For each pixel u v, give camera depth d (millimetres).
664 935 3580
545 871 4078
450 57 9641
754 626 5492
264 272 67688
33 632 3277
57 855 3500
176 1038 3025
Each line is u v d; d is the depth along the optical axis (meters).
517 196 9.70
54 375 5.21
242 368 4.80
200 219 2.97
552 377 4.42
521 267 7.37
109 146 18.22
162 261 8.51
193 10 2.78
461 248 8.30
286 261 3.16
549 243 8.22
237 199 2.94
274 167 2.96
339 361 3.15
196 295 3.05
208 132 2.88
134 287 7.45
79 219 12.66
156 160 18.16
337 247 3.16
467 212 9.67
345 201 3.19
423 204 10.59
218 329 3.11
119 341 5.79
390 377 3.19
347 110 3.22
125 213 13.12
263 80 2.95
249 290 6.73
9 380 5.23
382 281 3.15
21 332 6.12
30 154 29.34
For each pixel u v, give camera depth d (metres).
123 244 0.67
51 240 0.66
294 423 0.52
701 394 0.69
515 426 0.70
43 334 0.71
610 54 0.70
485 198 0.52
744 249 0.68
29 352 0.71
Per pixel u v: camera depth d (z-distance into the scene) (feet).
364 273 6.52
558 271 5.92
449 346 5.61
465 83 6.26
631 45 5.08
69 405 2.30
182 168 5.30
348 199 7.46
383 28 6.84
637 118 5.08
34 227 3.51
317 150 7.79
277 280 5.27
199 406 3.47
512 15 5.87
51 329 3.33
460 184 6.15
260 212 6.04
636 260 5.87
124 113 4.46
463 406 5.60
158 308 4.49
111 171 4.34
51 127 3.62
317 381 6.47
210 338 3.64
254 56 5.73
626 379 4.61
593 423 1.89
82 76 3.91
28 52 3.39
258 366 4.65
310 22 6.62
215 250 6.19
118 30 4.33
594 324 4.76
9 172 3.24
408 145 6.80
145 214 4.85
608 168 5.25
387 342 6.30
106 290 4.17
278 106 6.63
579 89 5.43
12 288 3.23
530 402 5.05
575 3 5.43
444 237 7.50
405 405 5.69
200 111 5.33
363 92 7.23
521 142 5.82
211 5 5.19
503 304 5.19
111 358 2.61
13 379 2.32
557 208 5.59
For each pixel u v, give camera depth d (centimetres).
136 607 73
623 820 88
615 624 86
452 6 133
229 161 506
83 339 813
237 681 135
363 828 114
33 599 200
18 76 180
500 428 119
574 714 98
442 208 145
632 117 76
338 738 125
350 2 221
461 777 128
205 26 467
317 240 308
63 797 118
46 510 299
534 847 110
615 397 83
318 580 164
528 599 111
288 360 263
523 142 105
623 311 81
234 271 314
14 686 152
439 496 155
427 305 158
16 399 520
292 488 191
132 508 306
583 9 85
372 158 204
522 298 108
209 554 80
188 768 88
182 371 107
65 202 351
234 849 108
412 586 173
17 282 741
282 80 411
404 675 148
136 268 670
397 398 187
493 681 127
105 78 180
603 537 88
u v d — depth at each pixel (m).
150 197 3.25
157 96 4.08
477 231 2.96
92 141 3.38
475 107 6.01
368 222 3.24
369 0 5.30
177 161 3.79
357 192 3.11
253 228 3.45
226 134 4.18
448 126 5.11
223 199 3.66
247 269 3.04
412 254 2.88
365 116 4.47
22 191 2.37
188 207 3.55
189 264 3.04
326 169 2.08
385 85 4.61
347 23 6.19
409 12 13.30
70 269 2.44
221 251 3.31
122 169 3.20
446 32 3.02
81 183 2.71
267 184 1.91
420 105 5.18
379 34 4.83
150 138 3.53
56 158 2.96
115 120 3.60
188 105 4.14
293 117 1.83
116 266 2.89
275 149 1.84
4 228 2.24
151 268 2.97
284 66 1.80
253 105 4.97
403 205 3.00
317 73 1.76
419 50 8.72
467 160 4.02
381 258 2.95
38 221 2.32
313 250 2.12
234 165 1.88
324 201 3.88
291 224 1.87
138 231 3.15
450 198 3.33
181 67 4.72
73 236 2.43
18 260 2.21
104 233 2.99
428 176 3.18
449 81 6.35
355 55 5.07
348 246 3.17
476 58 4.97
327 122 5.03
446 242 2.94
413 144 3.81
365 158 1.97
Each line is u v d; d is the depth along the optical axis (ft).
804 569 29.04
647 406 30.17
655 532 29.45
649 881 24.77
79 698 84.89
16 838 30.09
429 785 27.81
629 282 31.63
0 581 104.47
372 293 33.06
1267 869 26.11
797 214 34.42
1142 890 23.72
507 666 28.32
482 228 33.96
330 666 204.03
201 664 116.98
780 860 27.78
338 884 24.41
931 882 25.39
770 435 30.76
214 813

- - - - - - -

Problem requirements => Search the data above for "pixel" and copy every line where it turns up.

Written solution =>
For each pixel u v, give camera depth d (millimetres).
For each pixel u v, give camera depth d (metres).
Per pixel u v: camera depth d (z-distance into the scene) (feet).
For each pixel u v, give camera depth d (centimetres).
u v d — depth at each pixel (m).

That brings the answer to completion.